Implication stability

Analogous to concept stability, we define the stability of an implication A \to B as the probability that the implication remains valid in a sub-context formed by randomly selecting a subset of objects from G. This measures the rule’s resilience to noise or changes in the data.

Formal analysis

For each measure \mu, we will study the binary relation \succeq_\mu on the set of implications, where \varphi_1 \succeq_\mu \varphi_2 if \mu(\varphi_1) \geq \mu(\varphi_2). We will analyze properties like transitivity, and whether different measures induce similar or conflicting orderings.

Case study

We will apply these measures to the dengue zoonosis dataset mentioned in the research memorandum. We will compute the canonical basis, rank the implications using each of the proposed measures, and, in collaboration with biologists, evaluate which measures best align with their expert intuition of what constitutes an “important” rule.

Work plan

  • Months 1-3: Formal definition of all measures and rigorous analysis of their algebraic properties. This will be the focus of the collaboration with Prof. Kira Adaricheva.
  • Months 4-5: Develop efficient algorithms for computing each measure for all implications in a basis.
  • Months 6-8: Apply the methods to the case study. Analyze the rankings and work with domain experts to interpret the results.
  • Months 9-12: Write the manuscript, combining the formal definitions, the algorithmic aspects, and the compelling results from the case study.

Potential target journals

  1. Knowledge-Based Systems (Q1): An ideal target, as it welcomes papers on novel knowledge representation techniques and their practical application for expert systems.
  2. Data Mining and Knowledge Discovery (Q1): A top journal that would be interested in the formal connection between association rule mining metrics and FCA.
  3. Journal of Biomedical Informatics (Q1): A strong option if the results of the dengue zoonosis case study are particularly impactful and clearly demonstrate the method’s utility in a real-world biomedical problem.

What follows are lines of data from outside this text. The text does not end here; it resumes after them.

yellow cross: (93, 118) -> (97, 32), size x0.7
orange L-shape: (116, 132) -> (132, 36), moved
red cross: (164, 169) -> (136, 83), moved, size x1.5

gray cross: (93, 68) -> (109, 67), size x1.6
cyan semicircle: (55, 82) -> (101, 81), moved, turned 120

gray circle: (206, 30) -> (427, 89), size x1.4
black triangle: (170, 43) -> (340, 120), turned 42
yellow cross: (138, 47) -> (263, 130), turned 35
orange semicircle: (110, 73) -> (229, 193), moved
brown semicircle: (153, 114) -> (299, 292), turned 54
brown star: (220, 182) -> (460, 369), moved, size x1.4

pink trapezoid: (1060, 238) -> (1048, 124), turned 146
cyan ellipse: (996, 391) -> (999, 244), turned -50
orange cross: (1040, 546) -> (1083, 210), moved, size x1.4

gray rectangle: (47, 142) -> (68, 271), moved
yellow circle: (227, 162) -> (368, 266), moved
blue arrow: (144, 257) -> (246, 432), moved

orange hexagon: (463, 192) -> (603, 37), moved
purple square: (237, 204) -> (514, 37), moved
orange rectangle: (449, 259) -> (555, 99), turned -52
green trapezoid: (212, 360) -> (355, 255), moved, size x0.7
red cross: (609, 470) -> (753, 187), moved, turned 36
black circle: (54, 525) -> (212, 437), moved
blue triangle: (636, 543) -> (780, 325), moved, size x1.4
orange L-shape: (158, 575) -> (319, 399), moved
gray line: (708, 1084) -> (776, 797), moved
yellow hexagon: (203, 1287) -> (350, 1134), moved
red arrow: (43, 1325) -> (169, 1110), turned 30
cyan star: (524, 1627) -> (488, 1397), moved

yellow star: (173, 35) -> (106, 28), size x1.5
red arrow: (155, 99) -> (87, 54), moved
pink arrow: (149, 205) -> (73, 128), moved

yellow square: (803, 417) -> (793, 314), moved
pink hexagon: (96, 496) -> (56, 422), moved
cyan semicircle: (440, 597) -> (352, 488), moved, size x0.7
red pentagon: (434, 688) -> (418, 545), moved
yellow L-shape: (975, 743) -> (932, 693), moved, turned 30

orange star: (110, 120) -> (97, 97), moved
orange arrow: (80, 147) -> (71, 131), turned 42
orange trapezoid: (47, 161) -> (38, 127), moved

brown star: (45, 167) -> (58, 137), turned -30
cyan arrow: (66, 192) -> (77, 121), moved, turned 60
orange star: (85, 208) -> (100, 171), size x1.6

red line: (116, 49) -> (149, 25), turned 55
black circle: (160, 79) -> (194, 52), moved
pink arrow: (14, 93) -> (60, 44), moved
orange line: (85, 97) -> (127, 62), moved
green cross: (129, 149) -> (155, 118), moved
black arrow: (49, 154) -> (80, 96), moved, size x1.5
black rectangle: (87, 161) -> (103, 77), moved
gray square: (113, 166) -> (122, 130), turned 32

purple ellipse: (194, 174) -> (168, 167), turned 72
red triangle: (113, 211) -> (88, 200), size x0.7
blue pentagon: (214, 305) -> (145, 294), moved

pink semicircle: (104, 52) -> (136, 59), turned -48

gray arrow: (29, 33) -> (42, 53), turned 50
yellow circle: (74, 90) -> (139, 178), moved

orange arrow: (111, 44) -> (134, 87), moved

Minimum viable article (MVA) strategy

This topic can be divided into a foundational paper and an application paper.

  • Paper 1 (The MVA - the framework paper):
    • Scope: Introduce and formally define the suite of relevance measures (support, lift, improvement, stability). Provide a thorough analysis of their mathematical properties and the relationships between them. Include the algorithms for their computation. The case study can be used as a small, illustrative example.
    • Goal: To establish a formal framework for ranking and filtering implications in the FCA literature.
    • Target venue: A journal with a theoretical-yet-practical focus like International Journal of Approximate Reasoning or a submission to the ICFCA conference.
  • Paper 2 (The in-depth case study):
    • Scope: This paper would be a full-fledged application paper. It would briefly cite Paper 1 for the definitions, but its focus would be a deep dive into a complex real-world problem (e.g., dengue zoonosis, e-learning data). It would demonstrate the entire workflow: data preprocessing, basis computation, ranking by multiple measures, and, crucially, a detailed interpretation of the top-ranked rules in collaboration with domain experts, showing how the method leads to new insights.
    • Goal: To provide a compelling demonstration of the practical necessity and power of relevance measures for making FCA useful to non-experts.
    • Target venue: An applied, domain-specific journal like Journal of Biomedical Informatics or an application-focused AI journal like Expert Systems with Applications.